Between the line containing "Эксклюзивные скидки" and the line containing "ALSEL コーポレートサイト ↗" lies a run of lines; give that run again exactly, with both of those lines, and nothing else from the entries below.

**Page-level text extractions:**
○ ○ ○ ○

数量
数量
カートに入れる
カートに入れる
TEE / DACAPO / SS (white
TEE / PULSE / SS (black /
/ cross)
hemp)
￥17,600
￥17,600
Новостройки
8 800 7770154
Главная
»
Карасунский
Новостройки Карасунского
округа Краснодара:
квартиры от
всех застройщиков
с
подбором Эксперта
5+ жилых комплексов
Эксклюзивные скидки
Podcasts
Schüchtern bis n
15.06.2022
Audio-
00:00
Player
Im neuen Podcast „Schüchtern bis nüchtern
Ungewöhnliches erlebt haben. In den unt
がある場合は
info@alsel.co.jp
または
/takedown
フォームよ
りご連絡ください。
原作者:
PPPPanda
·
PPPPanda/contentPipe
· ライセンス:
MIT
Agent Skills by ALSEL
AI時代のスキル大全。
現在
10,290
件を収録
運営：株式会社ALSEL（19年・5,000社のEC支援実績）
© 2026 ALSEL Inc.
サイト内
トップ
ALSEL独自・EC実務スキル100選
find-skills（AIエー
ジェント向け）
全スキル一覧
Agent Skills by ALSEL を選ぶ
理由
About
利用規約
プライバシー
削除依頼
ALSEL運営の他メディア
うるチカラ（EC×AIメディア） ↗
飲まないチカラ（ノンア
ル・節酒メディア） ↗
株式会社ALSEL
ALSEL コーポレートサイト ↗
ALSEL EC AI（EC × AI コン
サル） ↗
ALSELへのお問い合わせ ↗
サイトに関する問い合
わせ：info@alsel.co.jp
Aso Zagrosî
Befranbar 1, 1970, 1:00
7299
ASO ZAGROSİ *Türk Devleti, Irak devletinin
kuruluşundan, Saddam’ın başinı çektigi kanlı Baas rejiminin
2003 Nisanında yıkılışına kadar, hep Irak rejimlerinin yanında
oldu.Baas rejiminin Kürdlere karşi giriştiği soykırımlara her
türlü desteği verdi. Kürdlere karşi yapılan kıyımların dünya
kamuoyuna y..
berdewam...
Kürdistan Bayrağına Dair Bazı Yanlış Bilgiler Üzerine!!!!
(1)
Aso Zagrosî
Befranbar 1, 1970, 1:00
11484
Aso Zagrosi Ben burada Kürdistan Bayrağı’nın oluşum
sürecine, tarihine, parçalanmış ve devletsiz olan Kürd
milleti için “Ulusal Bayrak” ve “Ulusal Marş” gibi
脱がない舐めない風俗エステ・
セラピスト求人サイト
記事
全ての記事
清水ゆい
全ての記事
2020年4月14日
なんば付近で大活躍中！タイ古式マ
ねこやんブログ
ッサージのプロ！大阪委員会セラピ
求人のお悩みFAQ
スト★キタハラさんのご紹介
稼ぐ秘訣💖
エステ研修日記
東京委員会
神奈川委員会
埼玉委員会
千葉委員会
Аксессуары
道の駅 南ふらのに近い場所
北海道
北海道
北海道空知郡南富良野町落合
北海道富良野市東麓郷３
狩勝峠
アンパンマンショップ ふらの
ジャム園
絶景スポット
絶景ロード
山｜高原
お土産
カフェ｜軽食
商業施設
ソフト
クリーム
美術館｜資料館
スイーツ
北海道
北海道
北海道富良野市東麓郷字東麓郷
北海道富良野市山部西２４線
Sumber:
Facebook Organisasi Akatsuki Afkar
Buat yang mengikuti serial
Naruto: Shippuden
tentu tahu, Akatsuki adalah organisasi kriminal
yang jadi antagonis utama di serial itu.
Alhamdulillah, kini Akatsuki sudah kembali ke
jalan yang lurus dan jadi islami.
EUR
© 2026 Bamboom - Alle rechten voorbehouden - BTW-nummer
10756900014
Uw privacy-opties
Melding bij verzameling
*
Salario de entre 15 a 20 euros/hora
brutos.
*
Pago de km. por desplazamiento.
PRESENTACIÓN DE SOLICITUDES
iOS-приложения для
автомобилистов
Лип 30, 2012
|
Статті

○ ○ ○ ○

**Exercise response:**
Эксклюзивные скидки
Podcasts
Schüchtern bis n
15.06.2022
Audio-
00:00
Player
Im neuen Podcast „Schüchtern bis nüchtern
Ungewöhnliches erlebt haben. In den unt
がある場合は
info@alsel.co.jp
または
/takedown
フォームよ
りご連絡ください。
原作者:
PPPPanda
·
PPPPanda/contentPipe
· ライセンス:
MIT
Agent Skills by ALSEL
AI時代のスキル大全。
現在
10,290
件を収録
運営：株式会社ALSEL（19年・5,000社のEC支援実績）
© 2026 ALSEL Inc.
サイト内
トップ
ALSEL独自・EC実務スキル100選
find-skills（AIエー
ジェント向け）
全スキル一覧
Agent Skills by ALSEL を選ぶ
理由
About
利用規約
プライバシー
削除依頼
ALSEL運営の他メディア
うるチカラ（EC×AIメディア） ↗
飲まないチカラ（ノンア
ル・節酒メディア） ↗
株式会社ALSEL
ALSEL コーポレートサイト ↗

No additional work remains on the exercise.